- **PROBLEM DETAILS**
Each line of the data below must be given again exactly as written.

(DATASET RECORDS begins)

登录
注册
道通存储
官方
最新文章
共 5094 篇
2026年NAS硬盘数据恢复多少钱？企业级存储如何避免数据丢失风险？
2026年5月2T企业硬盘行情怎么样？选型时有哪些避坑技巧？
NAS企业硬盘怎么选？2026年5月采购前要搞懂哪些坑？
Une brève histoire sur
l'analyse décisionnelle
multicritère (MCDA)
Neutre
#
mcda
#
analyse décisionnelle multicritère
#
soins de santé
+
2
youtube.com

(DATASET RECORDS ends)

- **ANSWER FOR THE TASK**
登录
注册
道通存储
官方
最新文章
共 5094 篇
2026年NAS硬盘数据恢复多少钱？企业级存储如何避免数据丢失风险？
2026年5月2T企业硬盘行情怎么样？选型时有哪些避坑技巧？
NAS企业硬盘怎么选？2026年5月采购前要搞懂哪些坑？
Une brève histoire sur
l'analyse décisionnelle
multicritère (MCDA)
Neutre
#
mcda
#
analyse décisionnelle multicritère
#
soins de santé
+
2
youtube.com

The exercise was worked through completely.